* **EXERCISE**
Turn the lines of the records, from the first line up to and including the line that contains "text_box Fundamentação Teórica", into a JSON list of strings, one string per line, leaving out blank lines.

***

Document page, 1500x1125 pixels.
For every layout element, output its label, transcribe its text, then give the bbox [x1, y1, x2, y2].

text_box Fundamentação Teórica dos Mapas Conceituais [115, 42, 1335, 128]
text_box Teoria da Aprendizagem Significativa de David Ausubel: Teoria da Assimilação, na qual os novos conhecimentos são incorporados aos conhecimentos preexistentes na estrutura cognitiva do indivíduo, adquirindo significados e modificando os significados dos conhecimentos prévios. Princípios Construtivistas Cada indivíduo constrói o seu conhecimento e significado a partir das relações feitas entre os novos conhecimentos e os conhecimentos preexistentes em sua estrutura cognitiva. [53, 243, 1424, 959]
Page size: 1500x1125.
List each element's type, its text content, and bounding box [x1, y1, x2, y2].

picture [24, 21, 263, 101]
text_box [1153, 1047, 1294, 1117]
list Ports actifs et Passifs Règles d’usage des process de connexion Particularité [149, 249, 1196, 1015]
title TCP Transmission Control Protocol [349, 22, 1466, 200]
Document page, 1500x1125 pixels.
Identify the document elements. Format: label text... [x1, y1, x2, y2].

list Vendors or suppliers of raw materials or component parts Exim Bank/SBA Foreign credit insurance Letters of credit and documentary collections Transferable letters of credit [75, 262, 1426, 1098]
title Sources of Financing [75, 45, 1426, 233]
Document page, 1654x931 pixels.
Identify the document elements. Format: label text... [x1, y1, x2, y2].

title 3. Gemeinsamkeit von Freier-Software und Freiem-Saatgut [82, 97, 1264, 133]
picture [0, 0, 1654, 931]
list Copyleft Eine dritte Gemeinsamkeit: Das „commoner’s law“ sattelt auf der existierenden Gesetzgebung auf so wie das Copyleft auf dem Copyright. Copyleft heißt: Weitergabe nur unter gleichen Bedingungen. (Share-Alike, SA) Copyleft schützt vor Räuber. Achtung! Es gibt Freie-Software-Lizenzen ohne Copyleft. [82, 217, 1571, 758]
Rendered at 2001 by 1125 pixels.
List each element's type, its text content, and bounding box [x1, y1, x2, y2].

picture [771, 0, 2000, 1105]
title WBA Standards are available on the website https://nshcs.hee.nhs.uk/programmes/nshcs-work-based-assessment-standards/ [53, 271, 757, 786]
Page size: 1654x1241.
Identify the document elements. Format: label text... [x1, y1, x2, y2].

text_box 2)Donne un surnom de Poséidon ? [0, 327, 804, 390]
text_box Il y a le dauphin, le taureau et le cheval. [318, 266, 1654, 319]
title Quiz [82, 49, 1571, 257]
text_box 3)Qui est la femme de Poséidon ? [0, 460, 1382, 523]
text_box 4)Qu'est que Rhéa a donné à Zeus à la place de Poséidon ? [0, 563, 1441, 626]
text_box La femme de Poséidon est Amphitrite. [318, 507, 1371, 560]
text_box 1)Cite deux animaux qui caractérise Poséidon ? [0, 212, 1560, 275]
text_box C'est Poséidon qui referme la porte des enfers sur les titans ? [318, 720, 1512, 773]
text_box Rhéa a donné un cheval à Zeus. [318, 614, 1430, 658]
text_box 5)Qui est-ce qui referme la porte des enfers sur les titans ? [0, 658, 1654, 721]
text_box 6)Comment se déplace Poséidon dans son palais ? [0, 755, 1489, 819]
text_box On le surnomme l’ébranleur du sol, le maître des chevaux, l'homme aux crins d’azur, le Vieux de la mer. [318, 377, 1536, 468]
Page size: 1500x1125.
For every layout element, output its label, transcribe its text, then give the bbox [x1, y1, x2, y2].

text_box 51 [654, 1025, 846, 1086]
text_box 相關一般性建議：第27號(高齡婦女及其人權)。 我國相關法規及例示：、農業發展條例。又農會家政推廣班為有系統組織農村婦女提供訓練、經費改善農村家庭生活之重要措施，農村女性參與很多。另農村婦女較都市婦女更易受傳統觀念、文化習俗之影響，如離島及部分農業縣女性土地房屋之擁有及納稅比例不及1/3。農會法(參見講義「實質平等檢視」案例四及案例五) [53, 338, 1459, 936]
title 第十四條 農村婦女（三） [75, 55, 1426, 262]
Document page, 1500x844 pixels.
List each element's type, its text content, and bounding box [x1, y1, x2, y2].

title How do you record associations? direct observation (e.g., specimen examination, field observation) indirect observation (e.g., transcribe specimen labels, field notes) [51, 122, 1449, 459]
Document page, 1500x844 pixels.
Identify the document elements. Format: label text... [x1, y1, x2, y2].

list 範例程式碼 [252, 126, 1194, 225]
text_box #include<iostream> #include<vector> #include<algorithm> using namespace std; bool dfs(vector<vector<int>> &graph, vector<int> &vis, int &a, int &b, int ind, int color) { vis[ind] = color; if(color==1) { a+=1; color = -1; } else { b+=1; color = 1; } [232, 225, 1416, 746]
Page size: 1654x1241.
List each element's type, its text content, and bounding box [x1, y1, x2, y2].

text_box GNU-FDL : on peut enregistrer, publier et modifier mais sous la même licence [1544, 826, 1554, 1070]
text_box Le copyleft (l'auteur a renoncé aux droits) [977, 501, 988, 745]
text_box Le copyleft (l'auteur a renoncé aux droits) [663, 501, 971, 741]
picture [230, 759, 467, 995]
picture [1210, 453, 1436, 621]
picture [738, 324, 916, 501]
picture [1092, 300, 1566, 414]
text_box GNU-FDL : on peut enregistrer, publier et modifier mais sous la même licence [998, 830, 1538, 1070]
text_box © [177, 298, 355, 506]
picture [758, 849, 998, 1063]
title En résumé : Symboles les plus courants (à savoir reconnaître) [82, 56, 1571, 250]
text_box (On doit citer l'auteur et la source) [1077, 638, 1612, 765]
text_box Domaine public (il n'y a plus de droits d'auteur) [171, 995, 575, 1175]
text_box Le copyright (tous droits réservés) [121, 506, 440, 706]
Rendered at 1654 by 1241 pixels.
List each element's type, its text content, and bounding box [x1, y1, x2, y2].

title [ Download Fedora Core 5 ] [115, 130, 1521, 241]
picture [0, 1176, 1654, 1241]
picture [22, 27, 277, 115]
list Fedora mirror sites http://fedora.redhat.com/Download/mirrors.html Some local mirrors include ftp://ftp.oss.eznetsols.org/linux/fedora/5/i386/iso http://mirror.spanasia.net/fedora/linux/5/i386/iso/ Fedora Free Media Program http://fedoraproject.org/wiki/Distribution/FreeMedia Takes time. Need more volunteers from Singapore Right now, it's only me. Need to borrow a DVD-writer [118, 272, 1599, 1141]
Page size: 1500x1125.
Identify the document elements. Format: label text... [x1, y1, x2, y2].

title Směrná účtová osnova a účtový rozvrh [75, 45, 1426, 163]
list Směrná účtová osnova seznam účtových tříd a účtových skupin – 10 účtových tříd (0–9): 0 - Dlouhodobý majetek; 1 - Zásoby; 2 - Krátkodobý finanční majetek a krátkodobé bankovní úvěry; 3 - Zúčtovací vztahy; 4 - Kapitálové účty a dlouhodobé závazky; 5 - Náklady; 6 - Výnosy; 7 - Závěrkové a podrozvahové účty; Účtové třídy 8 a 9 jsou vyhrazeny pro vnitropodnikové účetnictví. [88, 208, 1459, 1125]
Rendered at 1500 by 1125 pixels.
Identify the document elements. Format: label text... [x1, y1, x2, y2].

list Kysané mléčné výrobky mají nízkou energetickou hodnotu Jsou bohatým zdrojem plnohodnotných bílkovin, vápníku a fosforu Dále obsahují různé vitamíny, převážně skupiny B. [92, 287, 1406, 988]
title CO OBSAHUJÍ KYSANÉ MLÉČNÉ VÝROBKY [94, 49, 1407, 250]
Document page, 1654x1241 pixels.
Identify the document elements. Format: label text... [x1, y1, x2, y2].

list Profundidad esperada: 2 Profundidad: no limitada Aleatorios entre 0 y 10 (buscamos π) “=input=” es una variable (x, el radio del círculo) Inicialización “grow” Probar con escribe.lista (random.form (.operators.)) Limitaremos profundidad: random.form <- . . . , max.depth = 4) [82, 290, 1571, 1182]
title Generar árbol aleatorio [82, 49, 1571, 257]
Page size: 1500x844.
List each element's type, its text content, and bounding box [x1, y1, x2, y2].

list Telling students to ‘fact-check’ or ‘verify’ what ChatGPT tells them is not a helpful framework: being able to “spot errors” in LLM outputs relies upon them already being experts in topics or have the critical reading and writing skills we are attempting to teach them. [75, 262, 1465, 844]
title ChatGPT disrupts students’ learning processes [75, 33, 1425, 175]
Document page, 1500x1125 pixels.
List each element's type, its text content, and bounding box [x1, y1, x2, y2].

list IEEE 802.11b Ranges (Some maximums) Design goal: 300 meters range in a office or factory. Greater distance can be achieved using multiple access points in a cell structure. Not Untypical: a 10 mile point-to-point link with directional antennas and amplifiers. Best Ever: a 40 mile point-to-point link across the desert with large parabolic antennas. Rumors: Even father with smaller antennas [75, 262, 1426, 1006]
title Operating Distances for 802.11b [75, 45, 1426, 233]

***

* **ANSWER FOR THIS EXERCISE**
[
  "Document page, 1500x1125 pixels.",
  "For every layout element, output its label, transcribe its text, then give the bbox [x1, y1, x2, y2].",
  "text_box Fundamentação Teórica dos Mapas Conceituais [115, 42, 1335, 128]"
]